What you are asked to do
Copy out all of the records, exactly as they appear.

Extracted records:
______

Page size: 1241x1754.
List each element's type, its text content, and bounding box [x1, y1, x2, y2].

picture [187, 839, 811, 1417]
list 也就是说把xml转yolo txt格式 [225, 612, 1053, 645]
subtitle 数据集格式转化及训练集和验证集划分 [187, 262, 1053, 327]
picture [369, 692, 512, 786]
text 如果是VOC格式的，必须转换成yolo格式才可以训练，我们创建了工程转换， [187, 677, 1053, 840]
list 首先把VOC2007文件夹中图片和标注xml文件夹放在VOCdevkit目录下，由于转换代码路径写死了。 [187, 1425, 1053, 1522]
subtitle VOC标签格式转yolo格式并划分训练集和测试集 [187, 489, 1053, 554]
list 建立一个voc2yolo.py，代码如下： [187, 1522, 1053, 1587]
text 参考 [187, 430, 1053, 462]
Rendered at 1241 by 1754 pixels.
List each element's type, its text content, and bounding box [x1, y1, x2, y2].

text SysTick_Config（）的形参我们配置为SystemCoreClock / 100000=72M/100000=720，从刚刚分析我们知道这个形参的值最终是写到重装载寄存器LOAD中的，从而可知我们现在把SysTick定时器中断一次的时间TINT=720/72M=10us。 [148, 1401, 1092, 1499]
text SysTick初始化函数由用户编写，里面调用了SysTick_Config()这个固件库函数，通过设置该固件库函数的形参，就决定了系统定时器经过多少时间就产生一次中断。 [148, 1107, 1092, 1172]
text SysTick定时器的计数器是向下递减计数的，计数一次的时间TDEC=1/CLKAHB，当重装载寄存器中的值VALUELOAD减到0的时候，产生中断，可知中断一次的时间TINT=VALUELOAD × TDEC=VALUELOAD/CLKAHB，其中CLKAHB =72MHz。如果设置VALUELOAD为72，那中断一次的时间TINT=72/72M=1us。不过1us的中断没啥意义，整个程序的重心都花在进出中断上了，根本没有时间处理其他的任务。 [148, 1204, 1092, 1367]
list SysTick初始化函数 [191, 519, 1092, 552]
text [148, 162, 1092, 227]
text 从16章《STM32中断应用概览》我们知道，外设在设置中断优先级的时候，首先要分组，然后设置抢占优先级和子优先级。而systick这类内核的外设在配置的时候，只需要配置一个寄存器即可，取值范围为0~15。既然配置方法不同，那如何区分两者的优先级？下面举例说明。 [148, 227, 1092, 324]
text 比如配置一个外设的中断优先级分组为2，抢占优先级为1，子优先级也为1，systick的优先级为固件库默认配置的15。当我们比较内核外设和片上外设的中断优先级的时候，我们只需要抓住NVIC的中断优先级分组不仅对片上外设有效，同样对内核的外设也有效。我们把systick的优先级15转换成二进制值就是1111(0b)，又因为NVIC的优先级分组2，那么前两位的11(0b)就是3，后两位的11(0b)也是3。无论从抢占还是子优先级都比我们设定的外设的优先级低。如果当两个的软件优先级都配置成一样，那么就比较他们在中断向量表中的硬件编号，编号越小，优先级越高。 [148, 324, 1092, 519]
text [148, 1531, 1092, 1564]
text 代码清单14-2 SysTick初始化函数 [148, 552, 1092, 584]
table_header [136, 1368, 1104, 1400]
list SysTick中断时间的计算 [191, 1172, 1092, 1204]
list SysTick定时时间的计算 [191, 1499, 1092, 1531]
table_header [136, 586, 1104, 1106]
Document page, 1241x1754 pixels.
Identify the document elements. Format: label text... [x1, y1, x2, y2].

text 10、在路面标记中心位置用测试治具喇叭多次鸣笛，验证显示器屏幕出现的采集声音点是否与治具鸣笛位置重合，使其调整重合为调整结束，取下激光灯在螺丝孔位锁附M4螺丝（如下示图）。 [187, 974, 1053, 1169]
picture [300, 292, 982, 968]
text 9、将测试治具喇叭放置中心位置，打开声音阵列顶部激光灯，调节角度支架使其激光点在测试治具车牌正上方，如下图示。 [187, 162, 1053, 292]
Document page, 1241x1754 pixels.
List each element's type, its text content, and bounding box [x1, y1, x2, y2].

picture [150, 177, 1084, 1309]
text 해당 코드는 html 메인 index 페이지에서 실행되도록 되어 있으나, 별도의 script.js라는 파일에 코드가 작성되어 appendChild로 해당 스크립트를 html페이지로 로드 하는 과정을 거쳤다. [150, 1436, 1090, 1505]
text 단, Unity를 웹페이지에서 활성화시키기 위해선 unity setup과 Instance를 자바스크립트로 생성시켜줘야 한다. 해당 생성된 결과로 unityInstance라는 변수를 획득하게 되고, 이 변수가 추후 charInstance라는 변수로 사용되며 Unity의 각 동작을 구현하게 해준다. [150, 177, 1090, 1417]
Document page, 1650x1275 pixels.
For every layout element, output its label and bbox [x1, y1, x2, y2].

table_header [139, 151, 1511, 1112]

______

Exercise output
Page size: 1241x1754.
List each element's type, its text content, and bounding box [x1, y1, x2, y2].

picture [187, 839, 811, 1417]
list 也就是说把xml转yolo txt格式 [225, 612, 1053, 645]
subtitle 数据集格式转化及训练集和验证集划分 [187, 262, 1053, 327]
picture [369, 692, 512, 786]
text 如果是VOC格式的，必须转换成yolo格式才可以训练，我们创建了工程转换， [187, 677, 1053, 840]
list 首先把VOC2007文件夹中图片和标注xml文件夹放在VOCdevkit目录下，由于转换代码路径写死了。 [187, 1425, 1053, 1522]
subtitle VOC标签格式转yolo格式并划分训练集和测试集 [187, 489, 1053, 554]
list 建立一个voc2yolo.py，代码如下： [187, 1522, 1053, 1587]
text 参考 [187, 430, 1053, 462]
Rendered at 1241 by 1754 pixels.
List each element's type, its text content, and bounding box [x1, y1, x2, y2].

text SysTick_Config（）的形参我们配置为SystemCoreClock / 100000=72M/100000=720，从刚刚分析我们知道这个形参的值最终是写到重装载寄存器LOAD中的，从而可知我们现在把SysTick定时器中断一次的时间TINT=720/72M=10us。 [148, 1401, 1092, 1499]
text SysTick初始化函数由用户编写，里面调用了SysTick_Config()这个固件库函数，通过设置该固件库函数的形参，就决定了系统定时器经过多少时间就产生一次中断。 [148, 1107, 1092, 1172]
text SysTick定时器的计数器是向下递减计数的，计数一次的时间TDEC=1/CLKAHB，当重装载寄存器中的值VALUELOAD减到0的时候，产生中断，可知中断一次的时间TINT=VALUELOAD × TDEC=VALUELOAD/CLKAHB，其中CLKAHB =72MHz。如果设置VALUELOAD为72，那中断一次的时间TINT=72/72M=1us。不过1us的中断没啥意义，整个程序的重心都花在进出中断上了，根本没有时间处理其他的任务。 [148, 1204, 1092, 1367]
list SysTick初始化函数 [191, 519, 1092, 552]
text [148, 162, 1092, 227]
text 从16章《STM32中断应用概览》我们知道，外设在设置中断优先级的时候，首先要分组，然后设置抢占优先级和子优先级。而systick这类内核的外设在配置的时候，只需要配置一个寄存器即可，取值范围为0~15。既然配置方法不同，那如何区分两者的优先级？下面举例说明。 [148, 227, 1092, 324]
text 比如配置一个外设的中断优先级分组为2，抢占优先级为1，子优先级也为1，systick的优先级为固件库默认配置的15。当我们比较内核外设和片上外设的中断优先级的时候，我们只需要抓住NVIC的中断优先级分组不仅对片上外设有效，同样对内核的外设也有效。我们把systick的优先级15转换成二进制值就是1111(0b)，又因为NVIC的优先级分组2，那么前两位的11(0b)就是3，后两位的11(0b)也是3。无论从抢占还是子优先级都比我们设定的外设的优先级低。如果当两个的软件优先级都配置成一样，那么就比较他们在中断向量表中的硬件编号，编号越小，优先级越高。 [148, 324, 1092, 519]
text [148, 1531, 1092, 1564]
text 代码清单14-2 SysTick初始化函数 [148, 552, 1092, 584]
table_header [136, 1368, 1104, 1400]
list SysTick中断时间的计算 [191, 1172, 1092, 1204]
list SysTick定时时间的计算 [191, 1499, 1092, 1531]
table_header [136, 586, 1104, 1106]
Document page, 1241x1754 pixels.
Identify the document elements. Format: label text... [x1, y1, x2, y2].

text 10、在路面标记中心位置用测试治具喇叭多次鸣笛，验证显示器屏幕出现的采集声音点是否与治具鸣笛位置重合，使其调整重合为调整结束，取下激光灯在螺丝孔位锁附M4螺丝（如下示图）。 [187, 974, 1053, 1169]
picture [300, 292, 982, 968]
text 9、将测试治具喇叭放置中心位置，打开声音阵列顶部激光灯，调节角度支架使其激光点在测试治具车牌正上方，如下图示。 [187, 162, 1053, 292]
Document page, 1241x1754 pixels.
List each element's type, its text content, and bounding box [x1, y1, x2, y2].

picture [150, 177, 1084, 1309]
text 해당 코드는 html 메인 index 페이지에서 실행되도록 되어 있으나, 별도의 script.js라는 파일에 코드가 작성되어 appendChild로 해당 스크립트를 html페이지로 로드 하는 과정을 거쳤다. [150, 1436, 1090, 1505]
text 단, Unity를 웹페이지에서 활성화시키기 위해선 unity setup과 Instance를 자바스크립트로 생성시켜줘야 한다. 해당 생성된 결과로 unityInstance라는 변수를 획득하게 되고, 이 변수가 추후 charInstance라는 변수로 사용되며 Unity의 각 동작을 구현하게 해준다. [150, 177, 1090, 1417]
Document page, 1650x1275 pixels.
For every layout element, output its label and bbox [x1, y1, x2, y2].

table_header [139, 151, 1511, 1112]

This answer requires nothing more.